[Trecho selecionado]
O cultivo do algodão volta a ganhar espaço no interior do Ceará. Um programa estadual lançado neste começo de ano prevê o plantio da cultura em aproximadamente 5 mil hectares, distribuídos em 20 municípios, com prioridade para regiões de clima mais seco e tradição agrícola.
O plantio está previsto para ocorrer entre fevereiro e o início de março, com colheita estimada para os meses de julho e agosto.
A iniciativa integra o Programa Estadual de Fortalecimento e Revitalização da Cotonicultura, que aposta na distribuição de sementes adaptadas às condições do semiárido e no acompanhamento técnico da produção. A expectativa é alcançar produtividade média de 2 mil quilos por hectare, o que pode resultar em uma produção estimada de até 10 mil toneladas de algodão nesta primeira etapa. O programa tem como público-alvo municípios com histórico ou potencial para a cultura, incluindo cidades da região dos Inhamuns e outros polos do interior cearense.
[/Trecho selecionado]
Lista de tarefas:
- a) Como você resumiria em duas frases o texto sobre o algodão no Ceará?
- b) Extraia do texto sobre o algodão no Ceará todo o trecho que vai desde "O plantio está" até "do interior cearense.".
[Registros fornecidos]
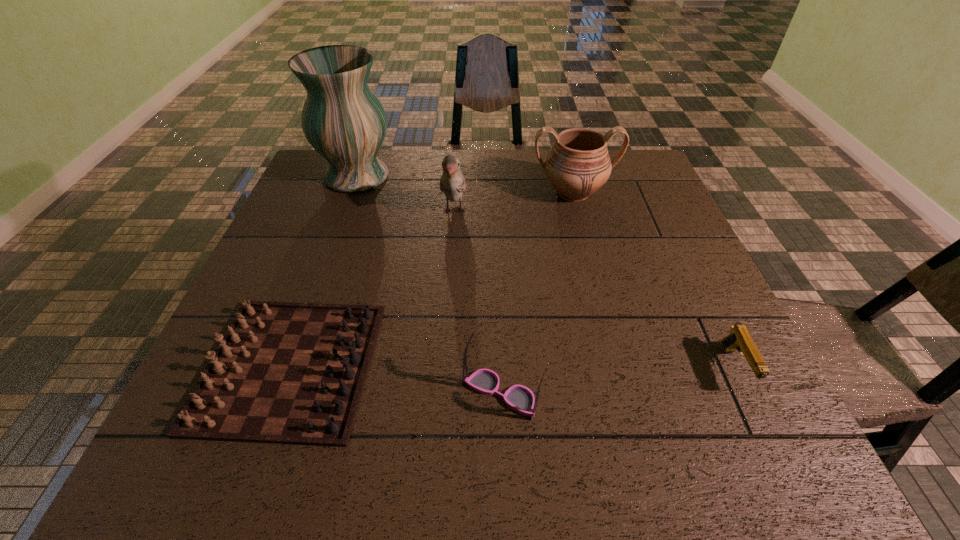
Locate an element on the screen. This screenshot has height=540, width=960. vase is located at coordinates (343, 120).

Locate an element on the screen. This screenshot has width=960, height=540. urn is located at coordinates (578, 164).

What are the coordinates of `bird` in the screenshot? It's located at (452, 183).

The height and width of the screenshot is (540, 960). I want to click on the fourth tallest object, so click(521, 399).

This screenshot has height=540, width=960. Find the location of `the fourth object from left to right`. the fourth object from left to right is located at coordinates (521, 399).

I want to click on pistol, so click(x=739, y=339).

The width and height of the screenshot is (960, 540). I want to click on chessboard, so click(292, 373).

At what (x,y) coordinates should I click in order to perform the action: click on free space located on the right of the vase. Please return your answer as a coordinate pair (x, y). Looking at the image, I should click on (461, 176).

Where is `vacant point located 0.290m on the front-facing side of the urn`? vacant point located 0.290m on the front-facing side of the urn is located at coordinates (597, 289).

This screenshot has height=540, width=960. Find the location of `free space located at the face of the fourth object from right to left`. free space located at the face of the fourth object from right to left is located at coordinates (448, 292).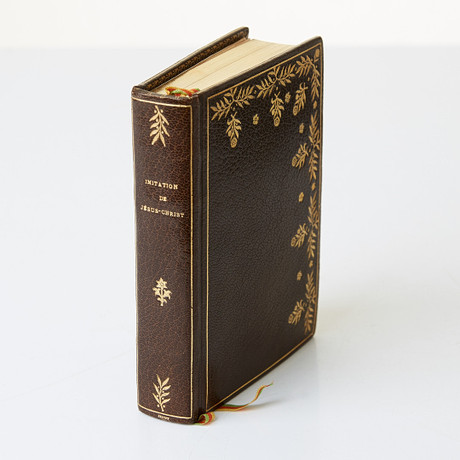
This screenshot has width=460, height=460. What are the coordinates of `book spine` in the screenshot? It's located at (154, 239).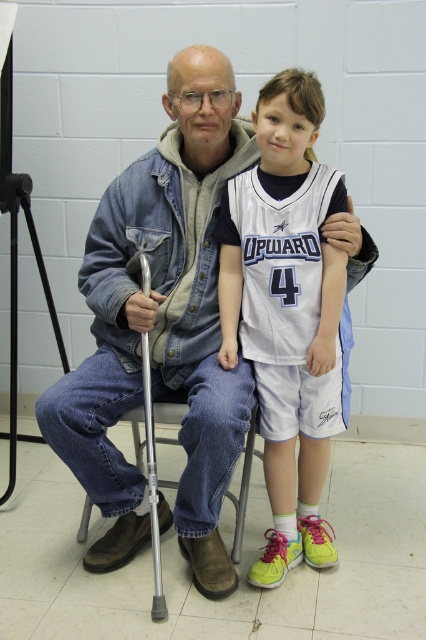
[/Registros fornecidos]
Respostas:
- a) Um programa estadual prevê o plantio de algodão em cerca de 5 mil hectares, distribuídos em 20 municípios do interior do Ceará, entre fevereiro e o início de março, com colheita estimada para julho e agosto. A iniciativa integra o Programa Estadual de Fortalecimento e Revitalização da Cotonicultura, aposta em sementes adaptadas ao semiárido e em acompanhamento técnico, e estima uma produção de até 10 mil toneladas nesta primeira etapa.

- b)
O plantio está previsto para ocorrer entre fevereiro e o início de março, com colheita estimada para os meses de julho e agosto.
A iniciativa integra o Programa Estadual de Fortalecimento e Revitalização da Cotonicultura, que aposta na distribuição de sementes adaptadas às condições do semiárido e no acompanhamento técnico da produção. A expectativa é alcançar produtividade média de 2 mil quilos por hectare, o que pode resultar em uma produção estimada de até 10 mil toneladas de algodão nesta primeira etapa. O programa tem como público-alvo municípios com histórico ou potencial para a cultura, incluindo cidades da região dos Inhamuns e outros polos do interior cearense.